Investigating protein-lipid interactions with implications for apoptosis using fluorescent cytochrome c

Abstract

In healthy cells, cytochrome c (cyt c) acts as an electron transport protein peripherally bound to the inner mitochondrial membrane lipid cardiolipin, but it has an important role in apoptosis - upon apoptotic stimuli, it is released from the mitochondria into the cytosol, where it sets off a cascade of activities leading to cell death. The signals and mechanisms which result in this release of cyt c are an intense topic of study, and the specific interactions of cyt c with cardiolipin are thought to be implicated in this process. In this work, we use fluorescent-labeled cyt c to observe the interactions of the protein with cardiolipin and related lipids, asking two questions:

1. How does the protein affect lipid membranes?

2. How do lipids affect the protein?

In chapter 2, we report that treatment of synthetic cardiolipin-containing phospholipid membranes with cyt c allows leakage across the membrane of not only the protein itself, but also of passive leakage markers. Using fluorescence confocal microscopy, we record images and videos of this leakage, demonstrating for the first time the formation of pores by cyt c in intact unilamellar membranes that are directly analogous to mitochondrial membranes. Our results suggest that if cardiolipin is mixed into the outer mitochondrial membrane near intermembrane contact sites, cyt c might contribute to its own escape from mitochondria during apoptosis.

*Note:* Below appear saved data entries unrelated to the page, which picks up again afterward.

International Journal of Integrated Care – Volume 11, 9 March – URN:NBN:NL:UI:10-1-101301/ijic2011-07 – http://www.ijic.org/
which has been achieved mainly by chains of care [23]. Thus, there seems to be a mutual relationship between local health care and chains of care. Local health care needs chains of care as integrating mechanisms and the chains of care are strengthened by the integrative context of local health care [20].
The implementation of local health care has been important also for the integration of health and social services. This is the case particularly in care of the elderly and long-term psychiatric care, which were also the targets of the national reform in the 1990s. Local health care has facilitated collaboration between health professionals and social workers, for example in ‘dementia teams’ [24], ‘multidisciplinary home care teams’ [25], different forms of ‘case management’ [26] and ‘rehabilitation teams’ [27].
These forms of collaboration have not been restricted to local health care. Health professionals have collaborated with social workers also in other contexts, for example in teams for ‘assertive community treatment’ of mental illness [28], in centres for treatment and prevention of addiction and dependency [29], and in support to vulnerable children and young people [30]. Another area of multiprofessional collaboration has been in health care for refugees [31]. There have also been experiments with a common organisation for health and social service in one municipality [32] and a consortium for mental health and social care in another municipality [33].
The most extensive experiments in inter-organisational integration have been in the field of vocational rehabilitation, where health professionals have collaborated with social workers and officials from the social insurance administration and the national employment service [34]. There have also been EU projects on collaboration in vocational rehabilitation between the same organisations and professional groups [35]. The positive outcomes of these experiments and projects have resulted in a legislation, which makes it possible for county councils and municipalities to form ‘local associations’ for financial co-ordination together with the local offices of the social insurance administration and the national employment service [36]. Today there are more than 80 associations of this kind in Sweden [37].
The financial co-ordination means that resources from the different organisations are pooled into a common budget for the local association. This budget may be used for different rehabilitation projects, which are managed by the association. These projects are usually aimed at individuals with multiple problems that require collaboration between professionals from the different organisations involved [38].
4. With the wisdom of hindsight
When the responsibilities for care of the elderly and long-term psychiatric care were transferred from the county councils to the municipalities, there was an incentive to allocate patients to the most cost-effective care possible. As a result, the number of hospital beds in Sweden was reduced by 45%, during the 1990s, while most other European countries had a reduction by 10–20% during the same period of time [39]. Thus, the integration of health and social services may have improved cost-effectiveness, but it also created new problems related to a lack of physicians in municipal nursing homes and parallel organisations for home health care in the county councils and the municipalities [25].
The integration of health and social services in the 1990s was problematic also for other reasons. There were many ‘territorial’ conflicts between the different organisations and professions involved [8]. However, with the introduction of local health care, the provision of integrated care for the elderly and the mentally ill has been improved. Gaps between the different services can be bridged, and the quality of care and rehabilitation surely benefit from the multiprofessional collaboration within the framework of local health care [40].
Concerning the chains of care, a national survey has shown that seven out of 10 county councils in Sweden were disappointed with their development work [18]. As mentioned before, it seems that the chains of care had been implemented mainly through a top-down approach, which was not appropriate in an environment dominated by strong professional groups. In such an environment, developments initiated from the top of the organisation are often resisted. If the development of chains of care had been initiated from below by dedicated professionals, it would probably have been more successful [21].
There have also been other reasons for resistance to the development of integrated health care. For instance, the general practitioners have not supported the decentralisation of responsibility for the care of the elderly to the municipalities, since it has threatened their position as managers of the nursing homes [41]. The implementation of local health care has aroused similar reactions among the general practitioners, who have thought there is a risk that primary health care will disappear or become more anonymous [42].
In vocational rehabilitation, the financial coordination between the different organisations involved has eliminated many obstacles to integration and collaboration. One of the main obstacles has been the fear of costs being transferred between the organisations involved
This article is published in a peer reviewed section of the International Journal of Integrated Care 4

In chapter 3, we describe a novel morphological transition undergone by cardiolipin-containing membranes treated with cyt c. We engineer vesicles with compositions such that they phase separate into coexisting liquid phases and cardiolipin preferentially localizes into one of the domains. The presence of cardiolipin-rich and cardiolipin-depleted domains within the same vesicle provides a built-in control experiment to simultaneously observe the behavior of two membrane compositions under identical conditions. We find that cyt c binds strongly to the cardiolipin-rich domains, and we observe that these domains start to form small buds and eventually fold up into a collapsed state.

Finally, in chapter 4, we find that cyt c responds to cis unsaturated fatty acids and phospholipids with a change in fluorescence of an added dye, which reflects a conformational change including a decrease in helical content and a detachment of the Met80 from the heme iron, and induction of peroxidase activity; these changes are thought to be associated with a pro-apoptotic conformation of the protein. These structural and functional changes are not observed when cyt c is treated with saturated fatty acids and phospholipids, while intermediate changes are in some cases observed for trans elaidic acid. While the more general question of the specificity of cyt c-lipid binding has been discussed in the literature for some time - with apparently contradictory results - to the best of our knowledge, this document is the first to demonstrate the preference of cyt c for cis unsaturated over trans unsaturated lipids.